9. En cinquième et dernier lieu, il ne ressort d’aucune pièce du dossier que le préfet de police n’aurait pas procédé à un examen sérieux et personnalisé de la situation de la requérante avant d’accorder le concours de la force publique aux fins de son expulsion. Le moyen doit donc être écarté.

10. Il résulte de ce qui précède que l’ensemble des conclusions aux fins d’annulation présentées par Mme F... doivent être rejetées.

Sur les frais d’instance :

11. Il n’y a pas lieu, dans les circonstances particulières de l’espèce, de mettre à la charge de Mme F... la somme demandées par M. et Mme D... sur le fondement des dispositions de l’article L. 761-1 du code de justice administrative.

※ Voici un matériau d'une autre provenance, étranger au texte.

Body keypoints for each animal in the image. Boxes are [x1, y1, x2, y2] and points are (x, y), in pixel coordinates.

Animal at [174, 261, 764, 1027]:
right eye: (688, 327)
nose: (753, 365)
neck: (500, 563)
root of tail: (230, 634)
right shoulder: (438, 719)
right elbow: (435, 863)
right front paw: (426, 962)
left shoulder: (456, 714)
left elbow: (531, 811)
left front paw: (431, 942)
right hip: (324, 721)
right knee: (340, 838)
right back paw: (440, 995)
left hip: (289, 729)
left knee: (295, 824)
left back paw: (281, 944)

12. Les dispositions de l’article L. 761-1 du code de justice administrative et de l’article 37 de la loi du 10 juillet 1991 relative à l’aide juridique font obstacle à ce que soit mis à la charge du préfet de police, qui n’est pas la partie perdante dans la présente instance, la somme réclamée au titre des frais d’instance.



D E C I D E :



Article 1er : Il n’y a pas lieu d’admettre Mme F..., à titre provisoire, au bénéfice de l’aide juridictionnelle

Article 2 : Le surplus des conclusions de la requête de Mme F... est rejeté.

Article 3 : Les conclusions de M. et Mme D... fondées sur les dispositions de l’article
L. 761-1 du code de justice administrative sont rejetées.

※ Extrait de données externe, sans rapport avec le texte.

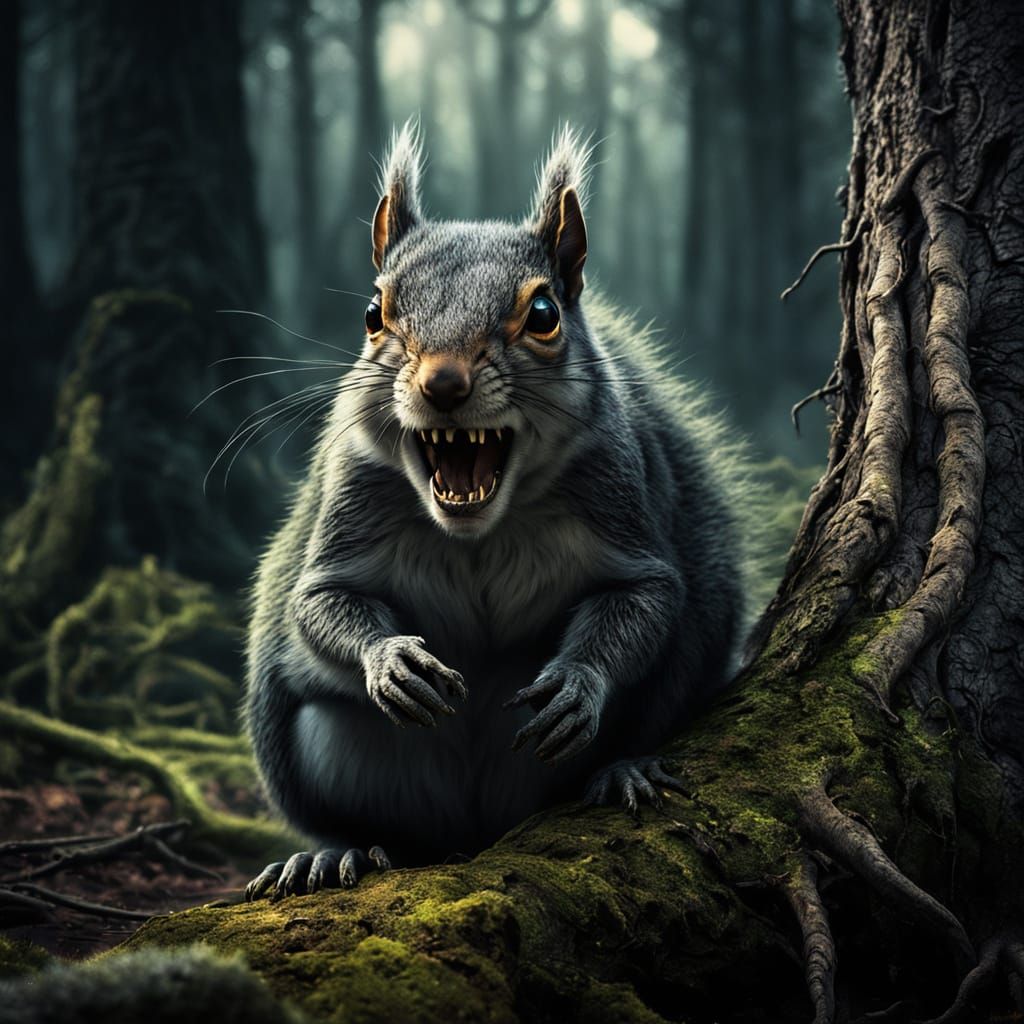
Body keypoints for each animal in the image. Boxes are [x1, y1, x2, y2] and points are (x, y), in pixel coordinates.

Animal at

Article 4 : Le présent jugement sera notifié à Mme C... F..., à Me Hug, au préfet de police et à M. et Mme D....


Délibéré après l’audience du 5 février 2026, à laquelle siégeaient :

Mme Salzmann, présidente,
M. Schaeffer, premier conseiller,
M. Jehl, conseiller.

Rendu public par mise à disposition au greffe le 19 février 2026.


Le rapporteur,
F. JEHL
La présidente,
M. SALZMANN

La greffière,



P. TARDY-PANIT


La République mande et ordonne au préfet de police en ce qui le concerne ou à tous commissaires de justice à ce requis en ce qui concerne les voies de droit commun contre les parties privées, de pourvoir à l’exécution de la présente décision.